– Oh! Philippe, vous ne dites pas la vérité; Philippe, vous mentez à votre propre conscience… Ce nom, il faut que je le sache, afin que, toute faible que je suis et n’ayant pour moi que la prière, je puisse, en priant, armer contre le criminel toute la colère de Dieu… Le nom de cet homme, Philippe.
– Ma sœur, ne parlons jamais de cela.
Andrée lui saisit la main et le regarda en face.
– Oh! dit-elle, voilà ce que vous me répondez, vous qui avez une épée au côté?
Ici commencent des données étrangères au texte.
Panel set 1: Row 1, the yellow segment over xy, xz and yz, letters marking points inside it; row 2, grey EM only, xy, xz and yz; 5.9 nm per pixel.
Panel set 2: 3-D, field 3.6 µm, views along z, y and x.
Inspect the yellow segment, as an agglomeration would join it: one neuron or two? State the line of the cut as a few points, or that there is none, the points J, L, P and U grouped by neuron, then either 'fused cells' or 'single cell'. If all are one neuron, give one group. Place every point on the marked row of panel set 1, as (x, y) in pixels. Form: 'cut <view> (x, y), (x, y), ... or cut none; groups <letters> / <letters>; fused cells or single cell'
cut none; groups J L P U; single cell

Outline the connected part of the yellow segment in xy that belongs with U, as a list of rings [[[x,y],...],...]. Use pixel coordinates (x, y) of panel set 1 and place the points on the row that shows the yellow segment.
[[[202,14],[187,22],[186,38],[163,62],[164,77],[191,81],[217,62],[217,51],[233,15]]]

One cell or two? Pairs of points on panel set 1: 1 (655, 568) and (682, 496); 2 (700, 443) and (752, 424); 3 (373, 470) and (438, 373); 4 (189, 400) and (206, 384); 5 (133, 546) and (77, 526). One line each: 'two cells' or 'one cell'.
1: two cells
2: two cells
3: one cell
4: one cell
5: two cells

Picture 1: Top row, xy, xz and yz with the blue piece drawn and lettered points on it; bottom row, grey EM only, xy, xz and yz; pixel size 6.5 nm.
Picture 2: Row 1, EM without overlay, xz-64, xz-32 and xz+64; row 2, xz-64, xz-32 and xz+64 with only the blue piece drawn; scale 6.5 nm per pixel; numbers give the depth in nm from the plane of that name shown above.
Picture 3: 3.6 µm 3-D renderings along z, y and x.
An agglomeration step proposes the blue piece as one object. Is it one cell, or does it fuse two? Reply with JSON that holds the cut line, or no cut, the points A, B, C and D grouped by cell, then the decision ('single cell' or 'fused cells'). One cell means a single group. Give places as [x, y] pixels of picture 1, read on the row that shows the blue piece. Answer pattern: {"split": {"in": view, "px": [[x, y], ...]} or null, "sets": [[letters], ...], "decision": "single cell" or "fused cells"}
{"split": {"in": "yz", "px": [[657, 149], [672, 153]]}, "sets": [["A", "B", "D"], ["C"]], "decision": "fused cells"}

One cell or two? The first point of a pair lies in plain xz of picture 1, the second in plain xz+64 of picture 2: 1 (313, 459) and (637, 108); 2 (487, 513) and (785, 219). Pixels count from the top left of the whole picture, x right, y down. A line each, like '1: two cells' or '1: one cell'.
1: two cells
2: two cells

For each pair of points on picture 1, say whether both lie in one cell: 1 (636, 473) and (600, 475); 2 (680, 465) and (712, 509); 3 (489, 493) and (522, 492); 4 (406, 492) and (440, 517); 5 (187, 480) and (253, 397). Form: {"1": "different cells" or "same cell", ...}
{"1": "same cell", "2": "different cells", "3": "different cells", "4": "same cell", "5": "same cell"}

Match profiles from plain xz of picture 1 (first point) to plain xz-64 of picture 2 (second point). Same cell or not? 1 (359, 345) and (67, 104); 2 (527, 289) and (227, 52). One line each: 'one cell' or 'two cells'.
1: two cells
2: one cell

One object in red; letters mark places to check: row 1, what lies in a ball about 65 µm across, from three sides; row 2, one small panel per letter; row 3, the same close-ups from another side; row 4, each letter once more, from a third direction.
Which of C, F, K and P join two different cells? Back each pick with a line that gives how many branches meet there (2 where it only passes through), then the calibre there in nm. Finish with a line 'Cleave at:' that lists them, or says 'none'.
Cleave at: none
Philippe pâlit de ce mouvement de rage, et aussitôt, réprimant sa propre fureur:
– Andrée, dit-il, je ne puis vous apprendre ce que je ne sais pas moi-même. Le secret m’est commandé par le destin qui nous accable; ce secret, qu’un éclat compromettrait avec l’honneur de notre famille, une dernière faveur de Dieu le rend inviolable pour tous.
– Excepté pour un homme, Philippe… pour un homme qui rit, pour un homme qui nous brave!… O mon Dieu! pour un homme qui rit infernalement de nous, peut-être, dans sa retraite ténébreuse.
Philippe serra les poings, regarda le ciel et ne répondit pas un mot.
– Cet homme, s’écria Andrée en redoublant de colère et d’indignation, je le connais peut-être, moi, cet homme… Enfin, Philippe, permettez-moi de vous le représenter, j’ai déjà indiqué ses étranges influences sur moi; je croyais vous avoir envoyé à lui…
– Cet homme est innocent, je l’ai vu, j’ai la preuve… Ainsi, ne cherchez plus, Andrée, ne cherchez plus…
– Philippe, remontons ensemble plus haut que cet homme, voulez-vous?… Allons, jusqu’aux premiers rangs des hommes puissants de ce royaume… Allons jusqu’au roi!
Philippe entoura de ses bras cette pauvre enfant, sublime dans son ignorance et dans son indignation:
– Va, dit-il, tous ceux que tu nommes éveillée, tu les as nommés endormie; tous ceux que tu accuses avec la férocité de la vertu, tu les as justifiés lorsque tu voyais le crime pour ainsi dire se commettre.
– Alors, j’ai nommé le coupable? dit-elle les yeux flamboyants.
– Non, répliqua Philippe, non. Ne m’interroge plus; imite-moi, subis la destinée, le malheur est irréparable; il se double pour toi de toute l’impunité du criminel. Mais espère, espère… Dieu est au-dessus de tout, Dieu réserve aux malheureux opprimés une triste joie qu’on appelle la vengeance.
– La vengeance!… murmura-t-elle effrayée elle-même de l’accentuation terrible que Philippe avait mise sur ce mot.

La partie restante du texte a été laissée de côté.